Event

The Chin Languages Research Project: Community collaboration (and linguistically rare phenomena) in Indiana

A Language and Linguistics Presentation

  • Thu 30 May 24

    12:00 - 13:00

  • Online

    https://essex-university.zoom.us/j/97352757966

  • Event speaker

    Dr Kelly Berkson

  • Event type

    Lectures, talks and seminars

  • Event organiser

    Language and Linguistics, Department of

  • Contact details

    Dr Charles Redmon

The Chin Languages Research Project (CLRP) is a collaboration between speech scientists and members of Indiana’s large Burmese refugee community. Indianapolis is home to >30,000 refugees from Chin State in Western Burma. The combined language knowledge of this community, where 30 to 50 under- and un-documented Chin languages are spoken, could keep a team of linguistic researchers busy for several lifetimes. Simultaneously, community language needs are many and varied, with challenges arising regularly in both urgent (e.g., emergency room visits) and daily (e.g., buying a car) situations. As an increasing number of community members enrol at Indiana University (IU), IU linguists can conduct intensive, sustained fieldwork with under- resourced languages on or near campus, while providing targeted mentoring and imparting contextualized scientific training for an under-served group of students. In this talk we outline our efforts to pursue education, research, and service in tandem, discussing ongoing initiatives that include documentation of traditional knowledge through in-language ethnographic interviews, development of literacy materials, and NSF-funded work on health information for linguistically underserved communities.
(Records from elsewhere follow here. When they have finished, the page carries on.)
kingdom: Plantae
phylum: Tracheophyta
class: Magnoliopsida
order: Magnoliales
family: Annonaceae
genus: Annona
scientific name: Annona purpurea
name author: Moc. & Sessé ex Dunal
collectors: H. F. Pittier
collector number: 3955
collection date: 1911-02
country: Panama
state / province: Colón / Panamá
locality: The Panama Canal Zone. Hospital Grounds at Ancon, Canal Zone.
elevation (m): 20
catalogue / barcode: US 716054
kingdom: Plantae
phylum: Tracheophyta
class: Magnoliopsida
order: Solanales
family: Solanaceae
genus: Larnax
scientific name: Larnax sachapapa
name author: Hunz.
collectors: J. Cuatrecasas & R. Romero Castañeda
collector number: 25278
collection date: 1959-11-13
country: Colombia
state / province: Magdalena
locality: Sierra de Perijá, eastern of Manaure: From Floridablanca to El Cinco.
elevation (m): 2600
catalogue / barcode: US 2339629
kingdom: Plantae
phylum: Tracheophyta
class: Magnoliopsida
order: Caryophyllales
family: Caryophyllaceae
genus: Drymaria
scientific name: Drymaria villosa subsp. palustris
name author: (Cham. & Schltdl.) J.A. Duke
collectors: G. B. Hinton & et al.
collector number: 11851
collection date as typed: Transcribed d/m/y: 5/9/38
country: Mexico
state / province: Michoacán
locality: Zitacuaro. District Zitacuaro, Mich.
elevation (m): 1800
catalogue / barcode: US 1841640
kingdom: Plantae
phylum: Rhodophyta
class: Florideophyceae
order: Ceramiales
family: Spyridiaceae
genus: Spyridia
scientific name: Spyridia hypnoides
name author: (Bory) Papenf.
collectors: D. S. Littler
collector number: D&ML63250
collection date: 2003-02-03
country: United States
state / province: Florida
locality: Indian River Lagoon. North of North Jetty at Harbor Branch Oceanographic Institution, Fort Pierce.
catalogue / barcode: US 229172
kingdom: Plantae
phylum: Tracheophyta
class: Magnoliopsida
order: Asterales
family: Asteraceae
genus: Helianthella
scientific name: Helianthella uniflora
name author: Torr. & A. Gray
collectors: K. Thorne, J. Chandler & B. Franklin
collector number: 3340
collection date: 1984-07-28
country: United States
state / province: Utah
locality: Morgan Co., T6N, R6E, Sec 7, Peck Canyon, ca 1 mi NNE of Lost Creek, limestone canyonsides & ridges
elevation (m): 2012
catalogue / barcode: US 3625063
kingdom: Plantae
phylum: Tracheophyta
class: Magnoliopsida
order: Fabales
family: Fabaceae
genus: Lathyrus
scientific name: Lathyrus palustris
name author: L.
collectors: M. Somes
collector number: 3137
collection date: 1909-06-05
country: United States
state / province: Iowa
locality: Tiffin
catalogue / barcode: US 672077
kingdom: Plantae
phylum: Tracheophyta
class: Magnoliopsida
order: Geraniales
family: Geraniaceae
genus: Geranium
The talk then turns to ongoing CLRP investigations of typologically rare phenomena. After brief commentary on morphosyntactic complexities (e.g. differential nominal marking systems affected by grammatical role, semantic role, and information structure), we take a more focused look at phonetic and phonological issues. In Chin languages, syllable structure simplification has yielded a synchronic situation in which individual languages are spread along a cline from more conservative (e.g., complex onsets, coda contrasts, and vowel length distinctions are retained) to more innovative (e.g. reduced onset contrasts, no retained codas, expanded vowel inventories). This creates an opportunity to investigate patterns of consonant retention and loss, as well as vowel innovation and shifts. Of special note are languages in the Maraic sub-group: they may have up to six high vowels, including the under-attested pair of vowels generally transcribed as /ɨ, ʉ/ (Arden 2010, Lotven & Berkson 2019). We discuss these and other phenomena, emphasizing the sheer volume of linguistic research that can be done right here in Indiana.